The emotionality of marketing is often focused on product features and benefits, which aren’t as motivating as some think. When marketing to farmers, it’s the emotional connections that are vital. Their decisions are 90 percent emotional and 10 percent rational. Yet most ag marketing with emotional triggers seems to float the sea of emotional sameness.
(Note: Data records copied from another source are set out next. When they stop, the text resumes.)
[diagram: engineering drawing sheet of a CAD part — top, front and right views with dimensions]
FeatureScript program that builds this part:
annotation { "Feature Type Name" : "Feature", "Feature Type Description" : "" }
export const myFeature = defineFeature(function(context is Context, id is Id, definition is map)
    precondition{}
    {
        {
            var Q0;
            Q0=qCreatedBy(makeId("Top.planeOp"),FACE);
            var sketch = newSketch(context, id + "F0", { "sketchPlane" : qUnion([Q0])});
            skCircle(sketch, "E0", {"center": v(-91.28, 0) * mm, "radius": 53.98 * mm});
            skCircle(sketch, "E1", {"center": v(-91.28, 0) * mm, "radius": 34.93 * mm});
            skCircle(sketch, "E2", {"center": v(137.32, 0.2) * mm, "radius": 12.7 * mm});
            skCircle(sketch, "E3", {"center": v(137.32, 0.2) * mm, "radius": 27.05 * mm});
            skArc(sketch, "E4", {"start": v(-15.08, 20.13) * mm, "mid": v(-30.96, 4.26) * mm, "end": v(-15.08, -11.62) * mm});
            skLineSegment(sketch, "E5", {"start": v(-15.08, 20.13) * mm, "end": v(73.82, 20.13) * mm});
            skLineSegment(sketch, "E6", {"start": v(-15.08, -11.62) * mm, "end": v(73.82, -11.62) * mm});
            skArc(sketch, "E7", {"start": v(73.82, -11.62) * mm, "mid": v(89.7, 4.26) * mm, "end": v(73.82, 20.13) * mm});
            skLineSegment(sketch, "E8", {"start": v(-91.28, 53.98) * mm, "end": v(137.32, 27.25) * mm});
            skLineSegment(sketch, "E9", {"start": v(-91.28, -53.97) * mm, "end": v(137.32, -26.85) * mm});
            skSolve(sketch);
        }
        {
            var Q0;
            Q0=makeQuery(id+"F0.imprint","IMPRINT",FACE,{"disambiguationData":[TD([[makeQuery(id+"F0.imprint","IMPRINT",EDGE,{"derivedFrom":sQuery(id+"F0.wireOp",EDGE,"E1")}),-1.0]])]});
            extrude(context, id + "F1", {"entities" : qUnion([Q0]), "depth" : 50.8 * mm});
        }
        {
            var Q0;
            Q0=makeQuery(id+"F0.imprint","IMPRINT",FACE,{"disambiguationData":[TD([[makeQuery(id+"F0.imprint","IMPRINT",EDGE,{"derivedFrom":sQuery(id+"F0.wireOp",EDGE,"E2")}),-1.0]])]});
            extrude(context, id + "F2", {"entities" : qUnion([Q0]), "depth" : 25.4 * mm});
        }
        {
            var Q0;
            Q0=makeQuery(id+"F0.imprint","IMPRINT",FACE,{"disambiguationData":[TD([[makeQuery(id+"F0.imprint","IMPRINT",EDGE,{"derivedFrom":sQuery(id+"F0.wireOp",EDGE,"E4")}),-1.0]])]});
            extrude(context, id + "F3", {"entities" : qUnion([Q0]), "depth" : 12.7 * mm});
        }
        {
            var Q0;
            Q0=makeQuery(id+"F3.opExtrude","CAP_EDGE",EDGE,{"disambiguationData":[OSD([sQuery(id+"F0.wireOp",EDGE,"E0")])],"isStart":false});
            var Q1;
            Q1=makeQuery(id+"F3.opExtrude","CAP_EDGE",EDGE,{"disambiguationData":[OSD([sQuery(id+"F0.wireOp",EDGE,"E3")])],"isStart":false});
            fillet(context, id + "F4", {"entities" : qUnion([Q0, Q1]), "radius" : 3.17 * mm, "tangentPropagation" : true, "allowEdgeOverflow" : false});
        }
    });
This leaves a lot of emotional white space for ag brands to explore.

What does emotional white space look like with farmers?
Ideally, we want to stimulate positive emotions, but offering solutions to avoid negative emotions can be effective too. An herbicide brand and a farmer can bond over their mutual contempt for weeds. Any brand in the business of genetics – whether crop or livestock – may gain a huge competitive advantage by tapping into anticipation or optimism rather than merely presenting productivity and profit data. Choosing a particular crop insurance may help a farmer avoid the disapproval of his or her ag lender.

Ag marketers can tap into 30 or 40 emotions depending upon your preferred theory – or even hundreds if you ascribe credibility to emojis. Look to psychologist Robert Plutchik and his wheel of emotions, which identifies eight basic emotions – joy, sadness, trust, disgust, fear, anger, surprise, and anticipation – and 24 sub-emotions. Using this, marketers can learn how to connect beyond thought and ideology and drive consideration, purchase, loyalty and perhaps even advocacy by targeting what farmers are feeling as a result of their needs and experiences. We tend to approach business intellectually, but at their core, purchasing decisions are made from an inherently sentimental corner of the persona.

The value of emotion in marketing to farmers is irrefutable. Ag brands have the opportunity to find their unique, emotional white space. And then they can decide if they want to be in the sea of sameness of pride, confidence or peace of mind, or if they are brave enough to find their own white space.